Us > Troops Bring Food, Medicine to New OrleansNational Guard Troops Bring Food, Medicine to New Orleans; Thousands More Still Awaiting Aid

Terri Dorsey, 10, and Imari Clark, 1, reacts after as a family member is treated for heat exhaustion where they have been waiting for days to be evacuated from the convention center in New Orleans, La., Friday, Sept. 2, 2005. (AP Photo/Eric Gay) | With the National Guard finally arriving in force, bone-tired hurricane refugees began being evacuated by the thousands. Still, thousands more remained behind, awaiting rescue from the destroyed city.
Thousands from the Superdome were taken to Texas on air-conditioned buses, but early Saturday the operation was halted with 2,000 still to be evacuated.
Two of the city's most troubled hospitals were evacuated late Friday after desperate doctors spent days making tough choices about which patients got dwindling supplies of food, water and medicines.
At noon Friday, almost five days after Hurricane Katrina made landfall, a National Guard convoy packed with food, water and medicine finally rolled through axle-deep floodwaters into what remained of New Orleans.
A crowd of nearly 20,000 stood outside the New Orleans Convention Center as at least three dozen camouflage-green troop vehicles and supply trucks arrived along with the air-conditioned buses. President Bush also took an aerial tour of the city and answered complaints about a sluggish government response by saying, "We're going to make it right."
Watching the caravan, Leschia Radford sang the praises of a higher power, while Nellie Washington demanded to know what the holdup had been.
"Lord, I thank you for getting us out of here!" Radford shrieked.
The 70-year-old Washington, a rag shielding her from the searing heat and a cart holding her only belongings, asked: "What took you so long? I'm extremely happy, but I cannot let it be at that. They did not take the lead to do this. They had to be pushed to do it."
In what looked like a scene from a Third World country, some outside the convention center threw their arms heavenward and others hollered profanities as the trucks and hundreds of soldiers arrived in the punishing midday heat.
"They should have been here days ago," said 46-year-old Michael Levy, whose words were echoed by those around him yelling, "Hell, yeah!"
The soldiers' arrival-in-force came amid angry complaints from local officials that the federal government had bungled the relief effort and let people die in the streets for lack of food, water or medicine.
"The people of our city are holding on by a thread," Mayor Ray Nagin warned in a statement to CNN. "Time has run out. Can we survive another night? And who can we depend on? Only God knows."
The president took a land and air tour of hard-hit areas of Louisiana, Mississippi and Alabama, and admitted of the relief effort: "The results are not enough." Congress passed a $10.5 billion disaster aid package, and Bush quickly signed the measure.

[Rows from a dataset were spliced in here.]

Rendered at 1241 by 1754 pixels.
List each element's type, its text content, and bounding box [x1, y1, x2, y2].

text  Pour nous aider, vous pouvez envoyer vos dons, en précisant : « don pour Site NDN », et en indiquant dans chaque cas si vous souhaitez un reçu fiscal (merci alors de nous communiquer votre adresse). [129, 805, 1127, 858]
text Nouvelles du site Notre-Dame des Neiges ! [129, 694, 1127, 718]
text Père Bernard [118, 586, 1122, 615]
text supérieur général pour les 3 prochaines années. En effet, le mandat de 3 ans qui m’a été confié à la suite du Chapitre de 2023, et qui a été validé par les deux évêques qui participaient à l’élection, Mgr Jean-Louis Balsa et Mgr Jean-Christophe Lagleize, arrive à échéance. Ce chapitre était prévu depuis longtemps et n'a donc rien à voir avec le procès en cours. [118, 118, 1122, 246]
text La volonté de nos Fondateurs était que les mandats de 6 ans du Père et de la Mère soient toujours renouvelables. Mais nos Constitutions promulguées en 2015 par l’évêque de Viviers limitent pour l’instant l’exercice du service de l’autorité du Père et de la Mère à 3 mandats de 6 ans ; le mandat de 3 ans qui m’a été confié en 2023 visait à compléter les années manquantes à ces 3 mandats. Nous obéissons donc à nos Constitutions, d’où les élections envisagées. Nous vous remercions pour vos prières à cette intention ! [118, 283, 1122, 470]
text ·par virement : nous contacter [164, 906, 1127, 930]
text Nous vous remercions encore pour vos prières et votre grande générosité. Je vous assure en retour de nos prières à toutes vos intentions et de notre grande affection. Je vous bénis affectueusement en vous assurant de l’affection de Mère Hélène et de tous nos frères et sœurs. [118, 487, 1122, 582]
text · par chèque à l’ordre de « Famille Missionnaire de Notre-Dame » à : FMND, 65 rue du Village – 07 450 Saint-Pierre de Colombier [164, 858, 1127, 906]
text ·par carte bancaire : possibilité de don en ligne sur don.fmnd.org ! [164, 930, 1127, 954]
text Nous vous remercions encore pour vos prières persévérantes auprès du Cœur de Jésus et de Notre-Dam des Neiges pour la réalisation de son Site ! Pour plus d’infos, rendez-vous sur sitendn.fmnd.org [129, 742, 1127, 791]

Friday didn't start out like there would be any hope for recovery. A thunderous explosion before daybreak and scattered downtown building fires only confirmed the sense that New Orleans was a city in collapse.
Then, the supplies and troops arrived. Flatbed trucks carried huge crates, pallets and bags of relief supplies, including Meals Ready to Eat. Soldiers sat in the backs of open-top trucks, their rifles pointing skyward.
Gov. Kathleen Blanco said the military presence helped calm a jittery city.
"We are seeing a show of force. It's putting confidence back in our hearts and in the minds of our people," Blanco said. "We're going to make it through."
Guard members carrying rifles also arrived at the Louisiana Superdome, where bedraggled people many of them trapped there since the weekend stretched around the perimeter of the building. Lt. Gen. Steven Blum, commander of the National Guard, said 7,000 Guard members would be in the city by Saturday.
All the victims were supposed to have been evacuated by dawn Saturday, but shortly after midnight, the buses stopped rolling without explanation. The 2,000 people still in the stadium could be there until Sunday, according to the Texas Air National Guard. They had hoped to evacuate the last of the crowd before dawn Saturday.
Within minutes of the soldiers' arrival at the convention center, they set up six food and water lines. The crowd was for the most part orderly and grateful.
Diane Sylvester, 49, was the first person through the line. "Something is better than nothing," she said of her two bottles of water and pork rib meal. "I feel great to see the military here. I know I'm saved."
With Houston's Astrodome already full with 15,000 storm refugees, that city opened two more centers to accommodate an additional 10,000. Dallas and San Antonio also had agreed to take refugees.
One group of Katrina's victims lurched from one tragedy to another: A bus carrying evacuees from the Superdome overturned on a Louisiana highway, killing at least one person and injuring many others.
At the broken levee along Lake Pontchartrain that swamped nearly 80 percent of New Orleans, helicopters dropped 3,000-pound sandbags into the breach and pilings were being pounded into place to seal off the waters. Engineers also were developing a plan to create new breaches in the levees so that a combination of gravity and pumping and would drain the water out of the city, a process that could take weeks.
Associated Press reporters Kevin McGill, Allen G. Breed, Brett Martel and Mary Foster contributed to this report.